*TASK GOAL*
Below are some records. Return exactly the lines from the one with "thumb tip: (173, 130)" to the one with "pinky tip: (87, 149)", and nothing else.

Dataset records:
============================================================
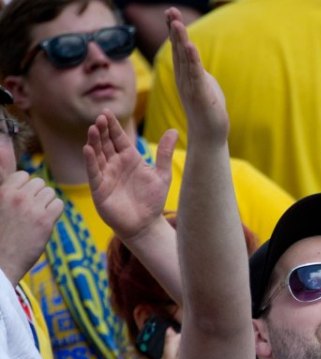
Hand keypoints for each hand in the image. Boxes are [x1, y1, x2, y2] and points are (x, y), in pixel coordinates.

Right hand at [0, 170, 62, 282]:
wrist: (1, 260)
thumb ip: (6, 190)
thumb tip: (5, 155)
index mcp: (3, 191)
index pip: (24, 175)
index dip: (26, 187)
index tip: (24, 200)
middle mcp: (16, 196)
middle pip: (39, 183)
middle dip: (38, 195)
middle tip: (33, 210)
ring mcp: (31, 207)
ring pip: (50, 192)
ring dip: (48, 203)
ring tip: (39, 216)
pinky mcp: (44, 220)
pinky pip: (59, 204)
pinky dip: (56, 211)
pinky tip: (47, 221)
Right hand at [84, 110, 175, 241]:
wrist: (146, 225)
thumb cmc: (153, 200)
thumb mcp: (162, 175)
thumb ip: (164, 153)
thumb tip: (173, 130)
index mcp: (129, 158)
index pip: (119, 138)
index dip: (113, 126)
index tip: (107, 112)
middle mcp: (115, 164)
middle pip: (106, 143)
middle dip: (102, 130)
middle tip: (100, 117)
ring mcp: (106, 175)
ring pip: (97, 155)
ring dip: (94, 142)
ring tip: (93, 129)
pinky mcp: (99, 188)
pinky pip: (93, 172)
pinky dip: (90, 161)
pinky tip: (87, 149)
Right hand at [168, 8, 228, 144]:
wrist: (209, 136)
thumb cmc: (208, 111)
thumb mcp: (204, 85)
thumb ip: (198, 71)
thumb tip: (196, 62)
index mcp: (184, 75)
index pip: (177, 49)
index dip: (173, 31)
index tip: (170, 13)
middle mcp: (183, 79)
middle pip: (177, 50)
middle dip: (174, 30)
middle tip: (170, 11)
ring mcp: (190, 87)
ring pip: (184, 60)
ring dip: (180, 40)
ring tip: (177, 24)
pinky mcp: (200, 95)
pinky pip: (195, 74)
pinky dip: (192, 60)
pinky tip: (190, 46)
============================================================
*TASK OUTPUT*
thumb tip: (173, 130)
index mcp: (129, 158)
index pip: (119, 138)
index dip: (113, 126)
index tip: (107, 112)
middle mcp: (115, 164)
middle pip: (106, 143)
middle dip: (102, 130)
middle tip: (100, 117)
ring mcp: (106, 175)
ring pip: (97, 155)
ring dip: (94, 142)
ring tip: (93, 129)
pinky mcp: (99, 188)
pinky pip: (93, 172)
pinky dip: (90, 161)
pinky tip: (87, 149)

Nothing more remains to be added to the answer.